[Data records]
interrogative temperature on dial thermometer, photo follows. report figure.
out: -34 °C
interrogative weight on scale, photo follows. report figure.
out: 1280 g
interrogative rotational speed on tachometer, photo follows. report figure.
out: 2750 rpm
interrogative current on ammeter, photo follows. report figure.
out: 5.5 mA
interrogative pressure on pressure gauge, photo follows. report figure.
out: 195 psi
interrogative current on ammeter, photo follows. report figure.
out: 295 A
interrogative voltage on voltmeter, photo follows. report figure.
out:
* * *
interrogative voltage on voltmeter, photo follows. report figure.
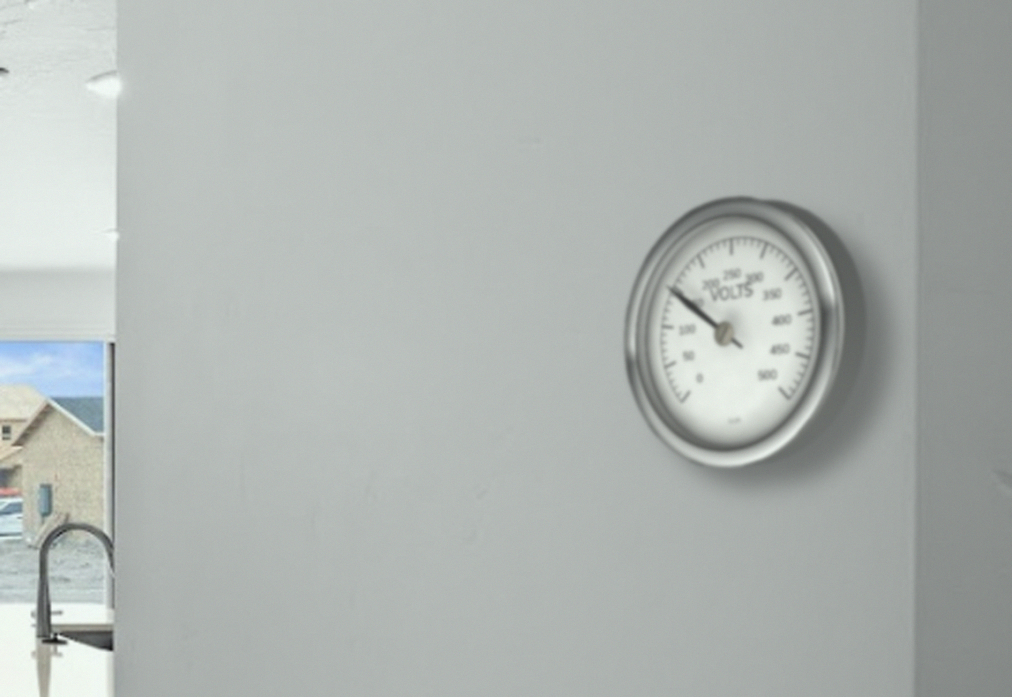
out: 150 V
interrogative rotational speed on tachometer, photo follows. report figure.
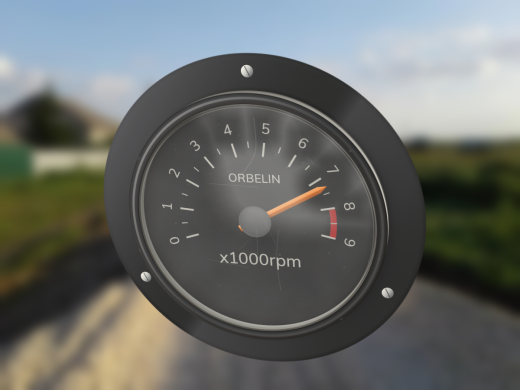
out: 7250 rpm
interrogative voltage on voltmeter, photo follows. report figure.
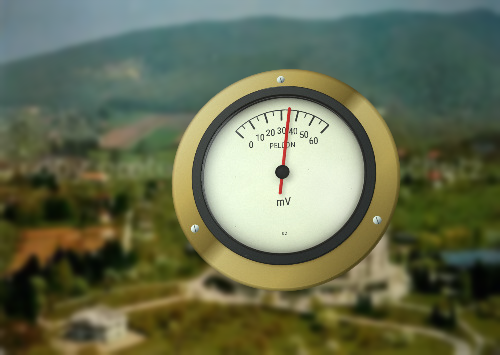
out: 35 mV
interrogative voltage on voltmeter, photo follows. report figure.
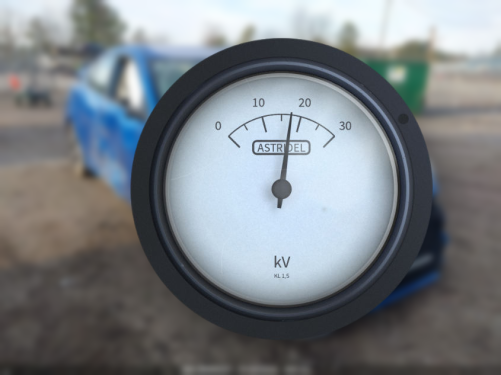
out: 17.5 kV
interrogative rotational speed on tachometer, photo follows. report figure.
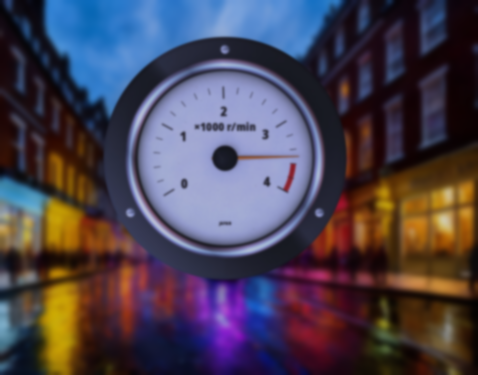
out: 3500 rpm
...
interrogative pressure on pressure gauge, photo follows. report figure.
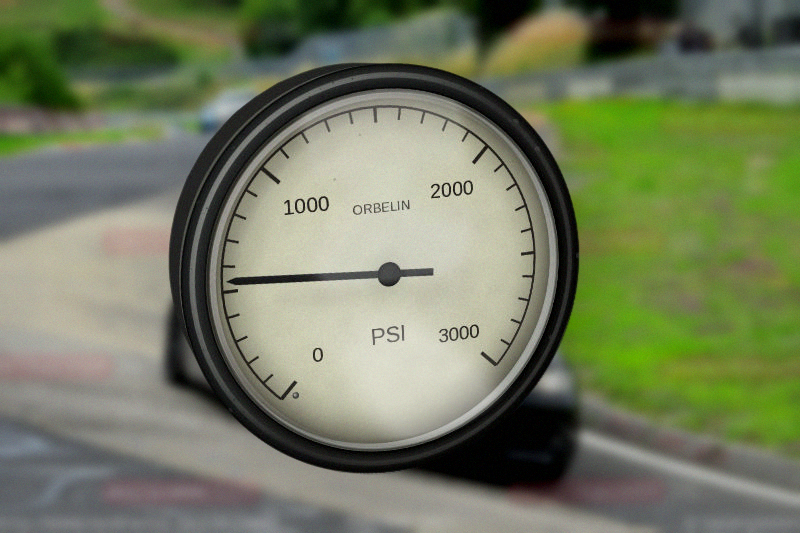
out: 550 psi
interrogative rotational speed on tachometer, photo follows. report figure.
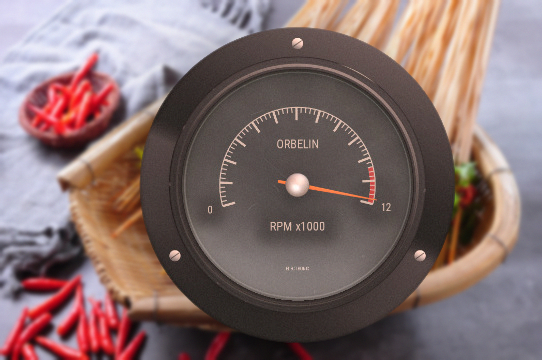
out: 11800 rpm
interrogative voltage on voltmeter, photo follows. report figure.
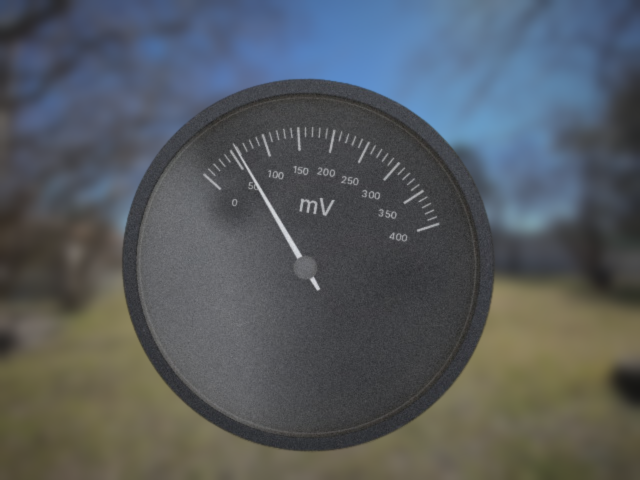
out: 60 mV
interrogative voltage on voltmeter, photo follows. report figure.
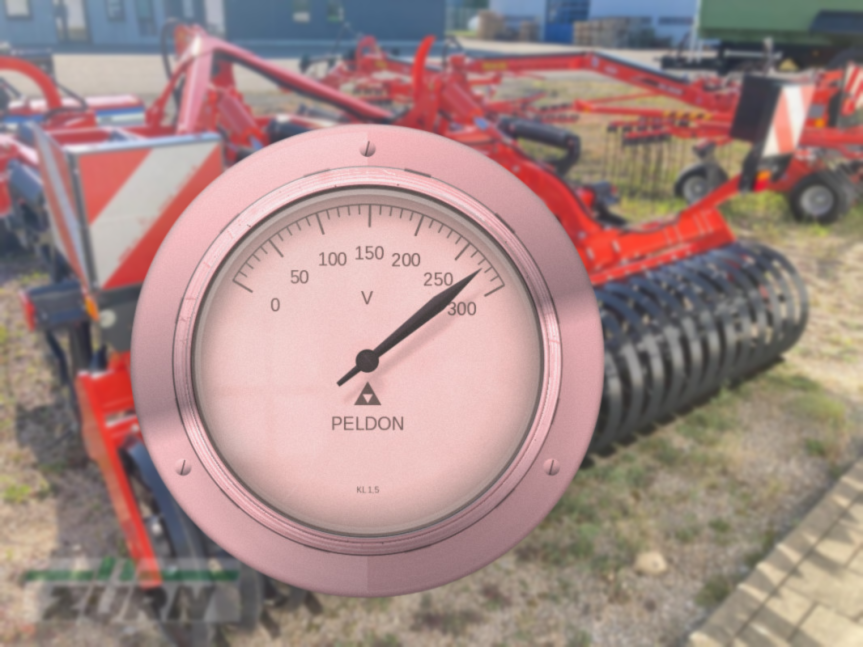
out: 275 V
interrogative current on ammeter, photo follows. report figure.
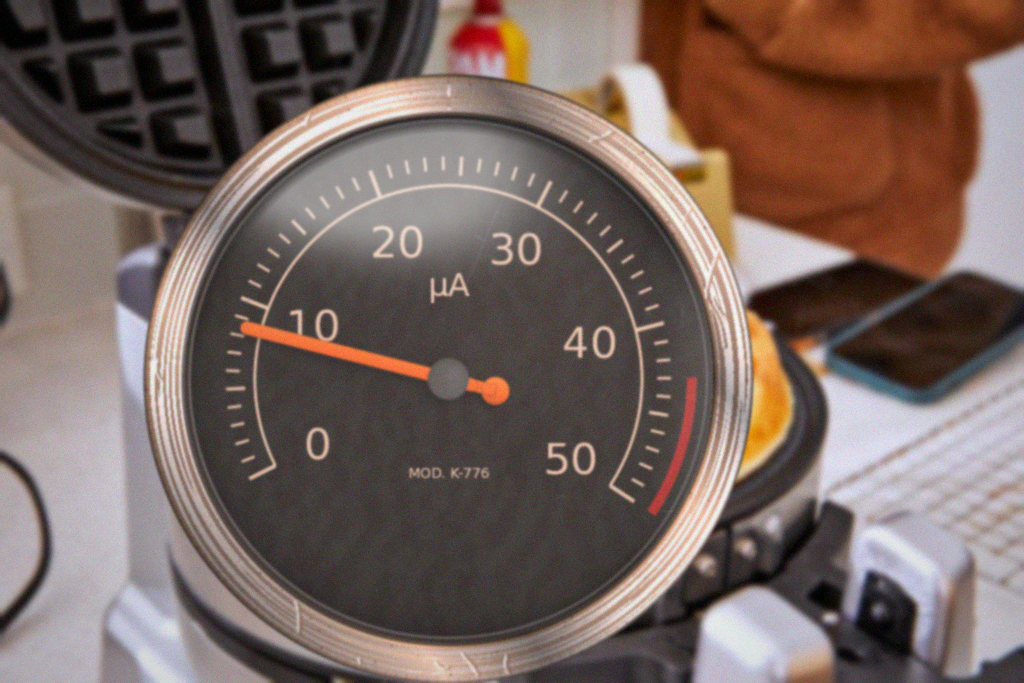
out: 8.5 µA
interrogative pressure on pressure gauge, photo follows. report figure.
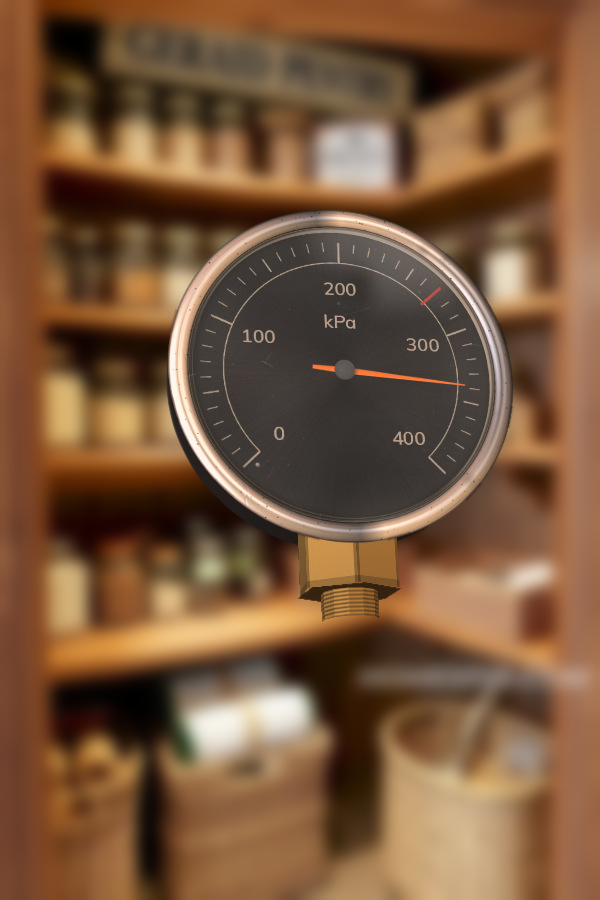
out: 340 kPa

(TO DO) Transcribe the records word for word, from the line containing "interrogative temperature on" through the line containing "out: 2750 rpm".

(ANSWER TO THIS EXERCISE)
interrogative temperature on dial thermometer, photo follows. report figure.
out: -34 °C
interrogative weight on scale, photo follows. report figure.
out: 1280 g
interrogative rotational speed on tachometer, photo follows. report figure.
out: 2750 rpm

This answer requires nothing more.